January 16, 2019

Adat Ari El Shakes Up Dues Model

Earlier this month, members of Adat Ari El, a Conservative synagogue in Valley Village, received a letter informing them of “an entirely new membership structure.” The new “Sustainability Model” is a give-what-you-can (at the highest level possible) approach that replaces a more traditional system that featured 22 levels of membership based on things such as marital status and age.

This radical shift comes following the hiring last summer of Adat Ari El Executive Director Eric Nicastro, after a steady drop in families joining the synagogue over the past decade. The temple also had several “negative budget years,” Nicastro told the Journal.

However, Nicastro said the move to make the change was not his idea, although it was one he wholeheartedly embraced. Rather, it was part of the interview process.

“One of the reasons I was selected,” he said, “is I came in with this idea of what synagogues were like in L.A. and really around the country, and the antiquated model of membership dues and not being accessible. It’s expensive being Jewish.

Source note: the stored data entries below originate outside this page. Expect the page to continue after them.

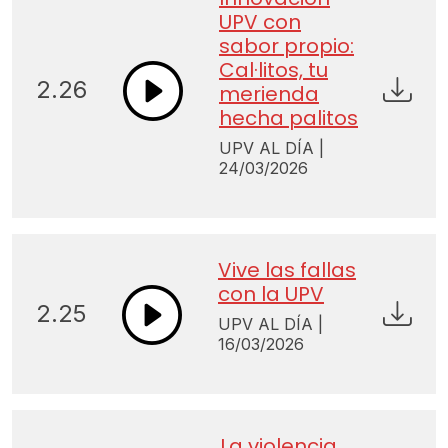
UPV con
sabor propio:
Cal·litos, tu
2.26
merienda
hecha palitos
UPV AL DÍA |
24/03/2026
Vive las fallas
con la UPV
2.25
UPV AL DÍA |
16/03/2026
La violencia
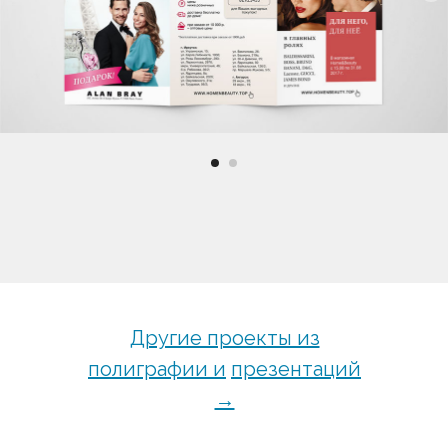
Другие проекты из
полиграфии и
презентаций
→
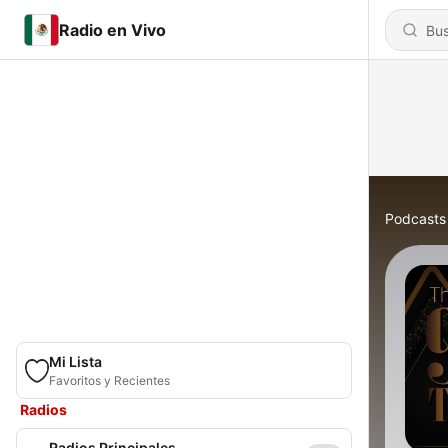
Radio en Vivo
Podcasts
Mi Lista
Favoritos y Recientes
Radios
Radios Principales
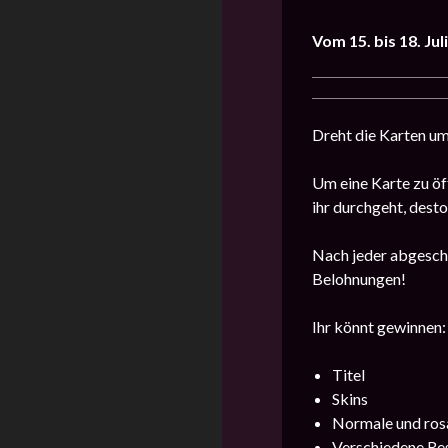
Vom 15. bis 18. Jul
Dreht die Karten um
Um eine Karte zu öf
ihr durchgeht, dest
Nach jeder abgeschl
Belohnungen!
Ihr könnt gewinnen:
Titel
Skins
Normale und ros
Verschiedene Re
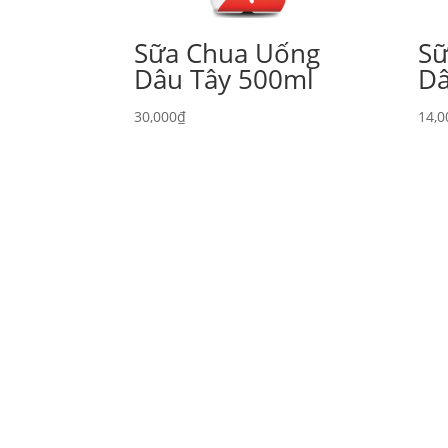
Sữa Chua Uống
Sữ
Dâu Tây 500ml
Dâ
30,000
₫
14,0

Finances become this massive roadblock.”

Indeed, before Adat Ari El’s new model, a family of four could pay close to $4,000 in annual dues. The new model has an average “sustainability level” of $2,800, but it also gives families and individuals the option to pay as little as $500 annually (which includes High Holy Days tickets), without having to supply financial information.

“I came in with this idea of what synagogues were like in L.A. and really around the country, and the antiquated model of membership dues and not being accessible.” — Eric Nicastro

“When I read [the letter], my first reaction was relief,” said Talia Strauss, a Studio City resident who has been a member of Adat Ari El for about 10 years. Strauss also has children at the temple’s early childhood center and day school. “A lot of people have complained about temple memberships, especially for families like us [also] paying tuition for school. To have to pay a temple membership, it’s an extra that you say, ‘Wow. That’s great. Maybe this year I don’t want to do the full temple dues, and I would love to pay a quarter of that.’ That would make me be able to breathe the rest of the year.”

While some newer and progressive congregations are using alternative membership models — some are even abandoning the use of the word member altogether — it is still a relatively new concept at Conservative temples, and some Adat Ari El stakeholders were resistant, or at least uncertain.

“What we had to get [the 67-member board] past was the fear that everyone is going to pay the lowest amount possible,” Nicastro said. “However, the data is the opposite. People actually pay more.”

Rabbi Jonathan Jaffe Bernhard counts himself among “those people who were a little more cautious.” But ultimately, he told the Journal, “we felt that the risk was one we could absorb. The other thing is, the dues model is a risk in and of itself. We just weren’t as cognizant to it because it’s what we had been doing.”

Although the change is very new, Nicastro and Bernhard are buoyed by the early response. Several households have made commitments of $4,000 or $5,000. One congregant who had been paying $100 per year for many years upped the contribution to $250.

“What it allows us to do more than anything else,” Bernhard said, “is take the feeling that being part of the Jewish community is transactional and move it toward a partnership you enter with other people to create the kind of community that you want to live in and reflects your values.”